In diesem Jahr ist die erste Kakao-Ernte in Afrika katastrophal ausgefallen. Hat das Auswirkungen auf den Kurs der Lindt-Aktie?

Von Laurent Bakhtiari, Marktanalyst bei der IG Bank

Lindt ist eine Aktie, die einen sehr engen Bezug zur Schweiz hat, und gleichzeitig ist die Tätigkeit des Unternehmens relativ einfach zu verstehen. Die Firma erwirtschaftet ihre Erträge aus einer einzigen Aktivität: der Herstellung und dem Verkauf von Schokolade.

Diese Tatsache vereinfacht die Analyse der Aktie erheblich. Wie sehen wir also Lindt, und welche Entwicklung können wir uns dabei vorstellen?

Der Haupt-Rohstoff

Es wäre zu einfach zu sagen, dass der Kakaopreis, immerhin der Hauptrohstoff von Lindt, den Aktienkurs durch seine Entwicklung steuert. Wir können diese Theorie sogar an einem einfachen Beispiel veranschaulichen: Wenn der Preis des Kakao-Futures-Kontraktes steigt, nehmen auch die Kosten der Schokoladenherstellung zu.

Erhöht Lindt daraufhin die Preise nicht, reduziert sich die Gewinnmarge zwangsläufig, und in der Folge führt das zu einem fallenden Aktienkurs.

Signifikante Korrelation

Tatsächlich ist das Grundprinzip aber gerade umgekehrt, denn je höher der Kakaopreis steigt, desto höher steigt auch der Wert der Lindt-Aktie. Die Erklärung hierfür kann sein, dass Lindt im High-End-Segment positioniert und die Gewinnmarge der Produkte ausserordentlich hoch ist.

Aus diesem Grund müssen die Konkurrenten aus dem Low-End-Segment bei steigenden Kakao-Preisen auch die Preise für ihr Endprodukt erhöhen, was die Verbraucher wiederum dazu veranlasst, auf das High-End-Produkt umzusteigen.

Die Korrelation zwischen Kakao und dem Aktienkurs von Lindt ist signifikant. In den vergangenen zwei Jahren lag sie auf Monatsbasis bei +0,35.

Die Kakaonachfrage

Die Kakaonachfrage ist ein entscheidender Faktor für jeden Schokoladenhersteller.

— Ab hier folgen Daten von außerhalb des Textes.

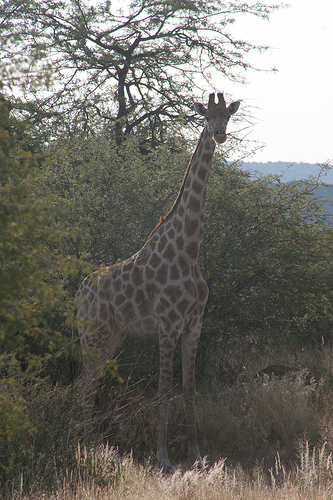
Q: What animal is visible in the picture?
A: Giraffe.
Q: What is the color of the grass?
A: Light brown.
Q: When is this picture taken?
A: On a sunny day.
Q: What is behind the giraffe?
A: Bushes and a tree.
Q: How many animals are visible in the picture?
A: One.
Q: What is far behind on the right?
A: Mountain.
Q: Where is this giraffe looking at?
A: Towards camera.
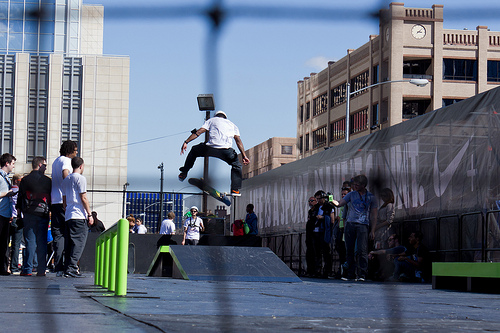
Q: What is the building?
A: Tan.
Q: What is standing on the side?
A: The people.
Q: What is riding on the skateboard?
A: The person.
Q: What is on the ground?
A: The low skateboard ramp.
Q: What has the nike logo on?
A: The large screen.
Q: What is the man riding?
A: Skateboard.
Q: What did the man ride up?
A: Ramp.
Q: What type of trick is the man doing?
A: Kickflip.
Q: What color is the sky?
A: Blue.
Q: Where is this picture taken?
A: A skate park.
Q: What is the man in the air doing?
A: Skateboarding.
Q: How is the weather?
A: Clear.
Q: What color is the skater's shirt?
A: White.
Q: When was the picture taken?
A: Daytime.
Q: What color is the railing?
A: Neon green.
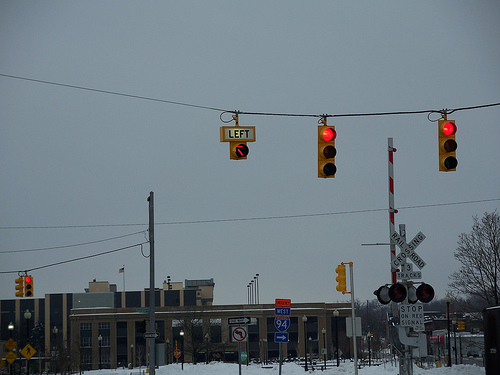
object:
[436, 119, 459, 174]
traffic light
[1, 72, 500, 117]
wire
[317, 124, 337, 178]
traffic light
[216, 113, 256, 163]
traffic light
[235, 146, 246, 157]
arrow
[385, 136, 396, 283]
pole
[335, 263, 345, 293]
traffic light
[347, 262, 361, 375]
pole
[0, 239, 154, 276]
wire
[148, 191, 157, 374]
pole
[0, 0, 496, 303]
sky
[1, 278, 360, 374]
building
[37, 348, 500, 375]
ground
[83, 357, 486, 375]
snow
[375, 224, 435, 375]
railroad crossing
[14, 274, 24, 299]
traffic light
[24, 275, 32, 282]
stoplight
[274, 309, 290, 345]
sign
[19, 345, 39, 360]
sign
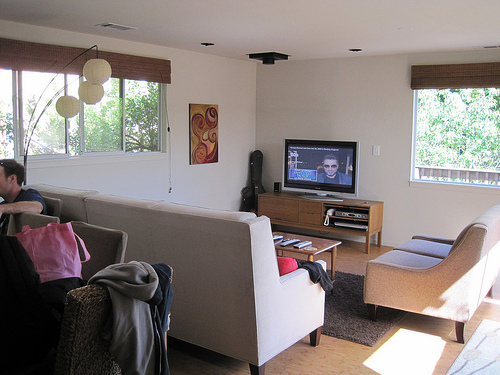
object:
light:
[81, 57, 112, 86]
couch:
[21, 180, 328, 374]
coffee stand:
[271, 231, 344, 297]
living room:
[0, 0, 500, 375]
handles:
[72, 230, 92, 263]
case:
[240, 149, 267, 213]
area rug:
[319, 266, 407, 346]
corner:
[236, 60, 275, 214]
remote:
[293, 240, 313, 249]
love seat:
[362, 203, 498, 346]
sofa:
[83, 191, 328, 375]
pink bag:
[14, 219, 91, 285]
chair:
[38, 219, 130, 282]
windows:
[0, 38, 173, 167]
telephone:
[323, 208, 336, 226]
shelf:
[257, 190, 385, 237]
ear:
[10, 174, 16, 183]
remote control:
[279, 238, 300, 247]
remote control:
[273, 235, 284, 240]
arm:
[2, 191, 45, 214]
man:
[0, 157, 47, 220]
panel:
[372, 145, 381, 155]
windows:
[408, 60, 500, 195]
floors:
[326, 358, 353, 373]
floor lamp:
[53, 43, 113, 119]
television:
[280, 137, 362, 203]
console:
[257, 189, 384, 254]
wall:
[255, 47, 500, 256]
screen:
[283, 138, 357, 194]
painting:
[188, 102, 220, 166]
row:
[0, 68, 167, 163]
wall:
[0, 18, 258, 212]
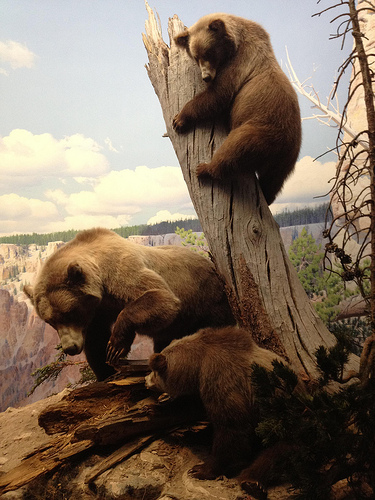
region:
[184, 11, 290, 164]
this is a bear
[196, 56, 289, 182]
the bear is on the tree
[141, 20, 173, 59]
this is the tree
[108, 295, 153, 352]
this is the limb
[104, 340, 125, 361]
these are the claws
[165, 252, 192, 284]
the bear is brown in color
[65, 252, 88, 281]
this is the ear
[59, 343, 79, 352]
this is the nose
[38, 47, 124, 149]
this is the sky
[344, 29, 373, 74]
these are the branches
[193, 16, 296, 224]
bear on the tree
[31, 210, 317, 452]
bears on the rocks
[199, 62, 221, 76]
nose of the bear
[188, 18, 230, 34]
ear of the bear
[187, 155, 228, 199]
back paw of bear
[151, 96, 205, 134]
front paw of bear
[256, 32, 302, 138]
back of the bear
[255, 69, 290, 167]
the bear is brown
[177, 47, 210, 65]
eyes of the bear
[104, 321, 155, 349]
paw of the bear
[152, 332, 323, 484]
this is a bear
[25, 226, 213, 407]
this is a bear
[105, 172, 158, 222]
this is a cloud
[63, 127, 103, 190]
this is a cloud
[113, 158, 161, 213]
this is a cloud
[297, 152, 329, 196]
this is a cloud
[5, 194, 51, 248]
this is a cloud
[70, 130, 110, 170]
this is a cloud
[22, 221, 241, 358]
This is a bear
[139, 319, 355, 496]
This is a bear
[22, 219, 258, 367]
This is a bear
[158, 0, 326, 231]
This is a bear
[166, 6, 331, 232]
This is a bear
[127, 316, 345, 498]
This is a bear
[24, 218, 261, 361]
This is a bear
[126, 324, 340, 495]
This is a bear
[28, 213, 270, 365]
This is a bear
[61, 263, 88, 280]
Ear of a bear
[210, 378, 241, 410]
Fur on a bear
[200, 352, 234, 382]
Fur on a bear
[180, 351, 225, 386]
Fur on a bear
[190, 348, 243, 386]
Fur on a bear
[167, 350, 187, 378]
Fur on a bear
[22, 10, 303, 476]
three dark bears on hill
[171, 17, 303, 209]
small dark bear around brown stem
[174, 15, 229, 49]
small fury ears of bear in brown stem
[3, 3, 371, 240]
light blue clear sky with white clouds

Sie lag bis 2014 dank China und Indien hoch, Länder, die historisch gesehen nur wenig Schokolade verzehrten, sich in den vergangenen Jahren jedoch mehr und mehr darauf eingelassen haben.

Darüber hinaus waren die Dürren in Afrika ein weiterer Preistreiber. Allerdings hat sich die Nachfrage in Asien, Europa und Nordamerika stark abgeschwächt und ist sogar niedriger als die Prognosen der International Cocoa Organization (ICCO). Diese Zahlen können jedoch nur einen temporären Rückgang darstellen. Denn immerhin bleibt das Unternehmen Barry Callebaut, das für einen Fünftel der weltweiten Schokoladenproduktion aufkommt, zuversichtlich für das laufende und auch für das folgende Jahr.

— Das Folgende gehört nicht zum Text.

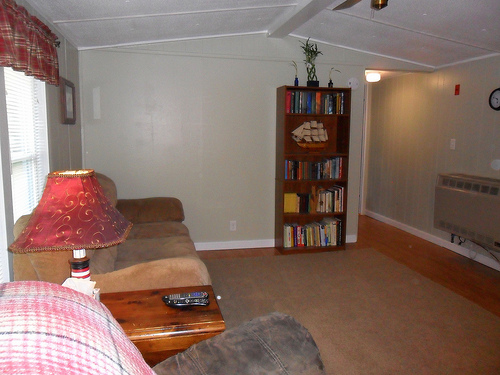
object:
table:
[95, 278, 224, 368]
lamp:
[7, 165, 133, 305]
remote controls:
[162, 288, 215, 305]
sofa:
[12, 167, 212, 300]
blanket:
[2, 278, 157, 374]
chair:
[0, 275, 331, 374]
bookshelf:
[271, 82, 352, 255]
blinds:
[5, 66, 54, 220]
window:
[1, 3, 69, 288]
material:
[2, 2, 62, 86]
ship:
[290, 116, 330, 146]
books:
[286, 86, 294, 113]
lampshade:
[8, 165, 136, 256]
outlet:
[227, 219, 240, 234]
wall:
[78, 34, 366, 251]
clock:
[488, 87, 499, 113]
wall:
[364, 55, 500, 319]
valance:
[1, 1, 62, 85]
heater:
[432, 167, 500, 254]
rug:
[197, 249, 500, 372]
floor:
[196, 213, 500, 374]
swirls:
[77, 205, 97, 225]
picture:
[60, 78, 80, 127]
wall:
[2, 1, 84, 289]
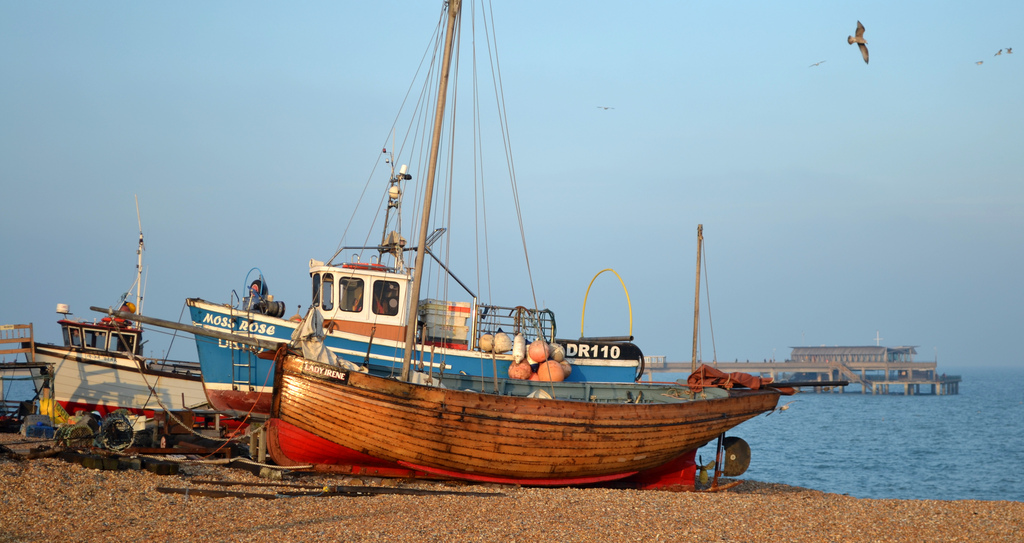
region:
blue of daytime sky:
[3, 3, 1021, 359]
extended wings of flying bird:
[847, 18, 870, 66]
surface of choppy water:
[711, 372, 1022, 500]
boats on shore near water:
[4, 1, 1022, 540]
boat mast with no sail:
[302, 0, 549, 383]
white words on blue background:
[200, 310, 277, 339]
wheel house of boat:
[307, 260, 410, 325]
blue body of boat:
[191, 299, 640, 417]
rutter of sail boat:
[716, 433, 749, 476]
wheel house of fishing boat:
[57, 319, 140, 357]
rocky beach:
[7, 416, 1017, 540]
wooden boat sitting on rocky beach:
[242, 334, 799, 493]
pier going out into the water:
[623, 337, 968, 402]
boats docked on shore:
[36, 19, 793, 479]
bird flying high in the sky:
[842, 10, 878, 65]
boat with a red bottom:
[279, 0, 789, 506]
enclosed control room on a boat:
[302, 249, 421, 357]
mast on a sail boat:
[394, 3, 474, 396]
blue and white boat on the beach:
[178, 255, 649, 433]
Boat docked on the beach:
[249, 297, 818, 500]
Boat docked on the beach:
[12, 271, 199, 440]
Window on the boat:
[303, 268, 399, 316]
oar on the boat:
[389, 21, 508, 353]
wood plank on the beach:
[154, 471, 505, 513]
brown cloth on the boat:
[678, 351, 789, 405]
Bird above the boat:
[836, 13, 888, 72]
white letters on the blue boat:
[186, 301, 291, 349]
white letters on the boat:
[555, 331, 623, 364]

Der künftige Preis der Aktie

Wir müssen berücksichtigen, dass die Kakaoherstellung in zwei Stufen erfolgt: Diejenige von März bis Juni, die fast ein Viertel der Jahresproduktion darstellt, und diejenige von September bis Januar, die drei Viertel darstellt. Die Presse hat vor ein paar Wochen bereits berichtet, dass die erste Ernte in Ghana katastrophal war und bleibt auch für die restliche Jahresernte pessimistisch.

Dies hat den Kakaopreis um fast 10 Prozent auf mehr als 3'100 Dollar pro Tonne gesteigert, was den höcshten Stand des laufenden Jahres darstellt. Dies könnte theoretisch den Kurs der Lindt-Aktie unterstützen. Allerdings bleibt eine Sorge: Ghana – Hauptlieferant von Lindt – wurde von den Ausfällen sehr stark getroffen. 

 

Ein realistisches Kursziel

Wir glauben jedoch, dass das mediale Aufheben bezüglich der schlechten Ernte wahrscheinlich etwas übertrieben ist, und dass die Aktie nach wie vor Potential hat. Obwohl wir die nächsten Halbjahreszahlen von Lindt und der Konkurrenz noch analysieren müssen, gehen wir von einem weiteren Umsatzwachstum aus. 

Das ist denn auch der Grund, dass wir bis im März 2016 mit einem Kursziel von 63'000 Franken je Aktie rechnen.